$27 Million: SEC Lawsuit Goes After Billionaire Philanthropist and Crypto Investors
Dr. Phillip Frost, an 81-year-old billionaire who made his fortune in the pharmaceutical industry, has been accused by the US Securities and Exchange Commission (SEC) of manipulating the prices of penny stocks. The SEC has also sued Frost and his partners John O’Rourke and Barry Honig, who are both well-known cryptocurrency investors.
As Bloomberg noted on Friday, the three began their misleading “tactics” by publishing promotional articles on Seeking Alpha. In these articles, Honig and O’Rourke claimed their crypto-related projects were backed by substantial investments from Frost.
In the lawsuit, the SEC describes their allegedly deceptive promotional strategy as follows: “Honig … directed O’Rourke to write a promotional article, which O’Rourke published under the pseudonym ‘Wall Street Advisors’ on Seeking Alpha. [O’Rourke] also knowingly and falsely claimed ‘not receiving compensation'” to write the article.
The three investors and seven others suspected of being involved in their questionable crypto investment business have now been accused of orchestrating pump-and-dump schemes. The SEC has alleged they’ve generated $27 million through the unlawful sale of stocks by using “long-running” market manipulation tactics.
Because of these exploitative activities, unsuspecting investors have reportedly suffered serious losses on their stock investments. A lawsuit filed by the SEC on September 7 in the Manhattan federal court claims that Honig began purchasing large amounts of penny stocks at huge discounts between 2013 and 2018.
After buying large quantities of these stocks at very low prices, the lawsuit has alleged that Honig and the others in the group, who’ve been called “microcap fraudsters”, began to aggressively promote their companies in an attempt to drive stock prices higher. As their prices surged, the accused “secretly” sold them at artificially inflated values, the SEC’s lawsuit claims.
The SEC’s complaint reads as follows:
“Honig was the primary strategist, calling upon other Defendants to buy or sell stock, arrange for the issuance of shares, negotiate transactions, or engage in promotional activity.”
“In each scheme, Honig orchestrated his and his associates’ acquisition of a large quantity of the issuer’s stock at steep discounts, either by acquiring a shell and executing a reverse merger or by participating in financings on terms highly unfavorable to the company”, according the extensive 52-page lawsuit filed by the securities regulator.
According to the federal regulator’s investigation, the group unlawfully manipulated the stock prices of Frost’s Opko Health, Inc., a medical test and medication company. Notably, Opko’s share prices dropped by 28% on Friday before its trading was suspended.
“Serious Factual Inaccuracies”
Following the sharp decline in the healthcare firm’s stock prices, its representatives have claimed that the SEC’s lawsuit not only contains “serious factual inaccuracies” but was also filed without informing the company in advance.
A statement issued by Opko Health noted:
“Opko and Dr. Frost would gladly have provided information that would have answered a number of the SEC’s apparent questions. [We] are confident that once a proper investigation is completed and the facts of the case have been fully disclosed, the matter will be resolved favorably for them.”
Honig’s lawyer has not yet responded to questions regarding the accusations or the lawsuit and has not issued any official statements. O’Rourke, who is now well-known for changing the name and business model of the medical company Bioptix Inc. to Riot blockchain, has also not replied to queries from media.

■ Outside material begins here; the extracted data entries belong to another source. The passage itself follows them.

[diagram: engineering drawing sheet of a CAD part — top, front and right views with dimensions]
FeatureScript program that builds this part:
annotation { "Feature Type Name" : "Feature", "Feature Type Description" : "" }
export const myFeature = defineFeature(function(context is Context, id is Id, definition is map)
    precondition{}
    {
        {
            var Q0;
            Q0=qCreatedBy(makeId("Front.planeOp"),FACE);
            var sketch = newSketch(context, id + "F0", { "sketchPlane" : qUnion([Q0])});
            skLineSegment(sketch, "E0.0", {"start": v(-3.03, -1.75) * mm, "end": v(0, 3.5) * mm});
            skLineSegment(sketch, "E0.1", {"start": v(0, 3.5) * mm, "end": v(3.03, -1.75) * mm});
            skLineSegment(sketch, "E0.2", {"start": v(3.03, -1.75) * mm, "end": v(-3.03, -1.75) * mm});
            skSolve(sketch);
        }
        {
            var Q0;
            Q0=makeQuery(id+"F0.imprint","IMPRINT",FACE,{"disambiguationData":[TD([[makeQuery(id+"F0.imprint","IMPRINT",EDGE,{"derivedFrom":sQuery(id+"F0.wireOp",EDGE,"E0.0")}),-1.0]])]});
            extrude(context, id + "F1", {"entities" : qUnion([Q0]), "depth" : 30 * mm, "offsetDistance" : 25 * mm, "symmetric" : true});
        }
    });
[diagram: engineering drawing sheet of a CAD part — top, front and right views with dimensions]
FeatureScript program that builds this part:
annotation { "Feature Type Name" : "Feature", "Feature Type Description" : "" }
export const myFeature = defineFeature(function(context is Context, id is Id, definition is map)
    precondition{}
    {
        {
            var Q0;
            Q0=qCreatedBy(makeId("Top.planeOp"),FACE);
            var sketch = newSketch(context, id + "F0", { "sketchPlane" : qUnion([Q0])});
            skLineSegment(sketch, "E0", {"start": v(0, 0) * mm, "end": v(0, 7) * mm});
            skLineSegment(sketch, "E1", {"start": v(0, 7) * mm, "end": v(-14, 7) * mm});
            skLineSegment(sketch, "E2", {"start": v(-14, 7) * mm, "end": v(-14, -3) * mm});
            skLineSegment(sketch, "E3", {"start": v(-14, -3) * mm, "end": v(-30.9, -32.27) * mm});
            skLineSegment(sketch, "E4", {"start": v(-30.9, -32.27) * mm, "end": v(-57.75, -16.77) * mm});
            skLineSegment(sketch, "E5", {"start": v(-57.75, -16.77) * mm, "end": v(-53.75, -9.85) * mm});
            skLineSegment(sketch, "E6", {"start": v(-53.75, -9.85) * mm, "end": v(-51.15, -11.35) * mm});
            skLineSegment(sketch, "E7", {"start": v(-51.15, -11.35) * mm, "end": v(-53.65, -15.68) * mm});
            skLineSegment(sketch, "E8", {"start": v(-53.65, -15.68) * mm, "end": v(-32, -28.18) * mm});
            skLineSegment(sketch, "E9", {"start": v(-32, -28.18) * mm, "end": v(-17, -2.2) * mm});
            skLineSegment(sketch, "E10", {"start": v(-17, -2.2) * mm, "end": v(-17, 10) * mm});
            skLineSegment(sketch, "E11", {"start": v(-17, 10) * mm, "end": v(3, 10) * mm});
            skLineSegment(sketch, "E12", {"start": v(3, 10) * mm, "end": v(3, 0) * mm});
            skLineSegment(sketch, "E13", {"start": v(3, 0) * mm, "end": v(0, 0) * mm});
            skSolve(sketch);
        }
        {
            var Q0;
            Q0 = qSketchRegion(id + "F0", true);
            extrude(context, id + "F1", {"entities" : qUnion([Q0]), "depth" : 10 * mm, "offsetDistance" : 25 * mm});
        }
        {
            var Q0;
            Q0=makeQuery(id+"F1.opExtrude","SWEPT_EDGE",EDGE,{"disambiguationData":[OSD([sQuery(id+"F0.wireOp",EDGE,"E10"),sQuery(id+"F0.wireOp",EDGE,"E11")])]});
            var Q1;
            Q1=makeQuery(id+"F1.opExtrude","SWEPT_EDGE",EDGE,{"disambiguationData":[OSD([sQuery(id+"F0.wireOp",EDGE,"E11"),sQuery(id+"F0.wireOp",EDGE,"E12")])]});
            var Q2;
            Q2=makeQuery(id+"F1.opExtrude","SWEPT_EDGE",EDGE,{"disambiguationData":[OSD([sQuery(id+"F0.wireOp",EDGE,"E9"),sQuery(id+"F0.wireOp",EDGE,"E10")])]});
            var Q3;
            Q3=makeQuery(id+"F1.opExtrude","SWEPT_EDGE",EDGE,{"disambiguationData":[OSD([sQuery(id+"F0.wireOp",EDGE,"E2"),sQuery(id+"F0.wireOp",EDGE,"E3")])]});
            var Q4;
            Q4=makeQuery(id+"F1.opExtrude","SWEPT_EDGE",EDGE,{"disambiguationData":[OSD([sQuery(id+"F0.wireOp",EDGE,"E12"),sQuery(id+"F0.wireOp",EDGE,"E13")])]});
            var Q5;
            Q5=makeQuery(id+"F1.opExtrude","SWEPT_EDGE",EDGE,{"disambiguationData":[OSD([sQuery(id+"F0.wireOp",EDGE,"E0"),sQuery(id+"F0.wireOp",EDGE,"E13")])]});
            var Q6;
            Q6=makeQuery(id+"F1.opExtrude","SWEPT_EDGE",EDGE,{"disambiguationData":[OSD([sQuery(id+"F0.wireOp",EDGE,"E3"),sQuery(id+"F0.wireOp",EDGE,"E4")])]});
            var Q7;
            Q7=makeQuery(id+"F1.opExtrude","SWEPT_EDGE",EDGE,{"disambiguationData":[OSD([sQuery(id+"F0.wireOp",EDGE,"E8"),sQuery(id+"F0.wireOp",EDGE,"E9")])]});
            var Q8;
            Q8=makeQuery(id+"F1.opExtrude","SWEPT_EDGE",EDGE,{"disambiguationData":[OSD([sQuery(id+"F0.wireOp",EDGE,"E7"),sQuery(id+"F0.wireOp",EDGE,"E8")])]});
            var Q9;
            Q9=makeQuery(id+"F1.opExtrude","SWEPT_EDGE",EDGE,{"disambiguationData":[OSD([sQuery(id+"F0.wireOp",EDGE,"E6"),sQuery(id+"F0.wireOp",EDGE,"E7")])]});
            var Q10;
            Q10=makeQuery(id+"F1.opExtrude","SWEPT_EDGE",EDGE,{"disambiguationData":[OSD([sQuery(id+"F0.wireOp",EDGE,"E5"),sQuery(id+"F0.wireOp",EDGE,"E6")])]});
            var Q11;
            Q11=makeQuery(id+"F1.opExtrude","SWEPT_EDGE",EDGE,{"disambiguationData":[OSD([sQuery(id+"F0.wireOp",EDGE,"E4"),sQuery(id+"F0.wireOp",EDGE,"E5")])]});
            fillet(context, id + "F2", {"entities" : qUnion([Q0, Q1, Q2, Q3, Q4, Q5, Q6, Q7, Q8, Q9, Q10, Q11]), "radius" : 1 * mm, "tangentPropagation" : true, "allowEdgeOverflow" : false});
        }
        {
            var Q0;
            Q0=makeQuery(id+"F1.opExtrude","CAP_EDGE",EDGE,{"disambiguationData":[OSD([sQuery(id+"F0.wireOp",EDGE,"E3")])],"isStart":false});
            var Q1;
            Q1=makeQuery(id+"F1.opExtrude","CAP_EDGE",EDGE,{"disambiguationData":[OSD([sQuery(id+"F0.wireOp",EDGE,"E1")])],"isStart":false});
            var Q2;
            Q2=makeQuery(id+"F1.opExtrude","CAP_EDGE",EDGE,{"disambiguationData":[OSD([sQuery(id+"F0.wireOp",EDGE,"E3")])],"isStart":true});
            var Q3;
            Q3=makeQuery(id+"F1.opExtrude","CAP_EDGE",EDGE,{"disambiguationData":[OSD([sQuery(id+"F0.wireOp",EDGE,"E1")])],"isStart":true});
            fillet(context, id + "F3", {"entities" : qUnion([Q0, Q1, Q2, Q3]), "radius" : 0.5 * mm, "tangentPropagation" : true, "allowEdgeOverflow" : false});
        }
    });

Notably, Honig has a 10% ownership stake in Riot blockchain, a company that now invests in various digital currencies. Soon after the SEC’s lawsuit was announced, Riot’s share prices dropped by 24%.
While its not yet clear exactly how the SEC’s investigation was conducted, the serious nature of the charges levelled by the regulator don’t seem to fit with Frost’s profile. The American entrepreneur has a massive fortune of nearly $5 billion from strategic investments in the pharmaceutical industry and has also earned his M.D. degree from the Albert Einstein College of Medicine in 1961.
Moreover, Frost and his wife Patricia, an elementary school principal, are well-known for their philanthropic work and generous donations in South Florida. In January of 2017, the launch of various large STEM institutes was announced by the University of Miami after reportedly receiving $100 million as a gift from Frost.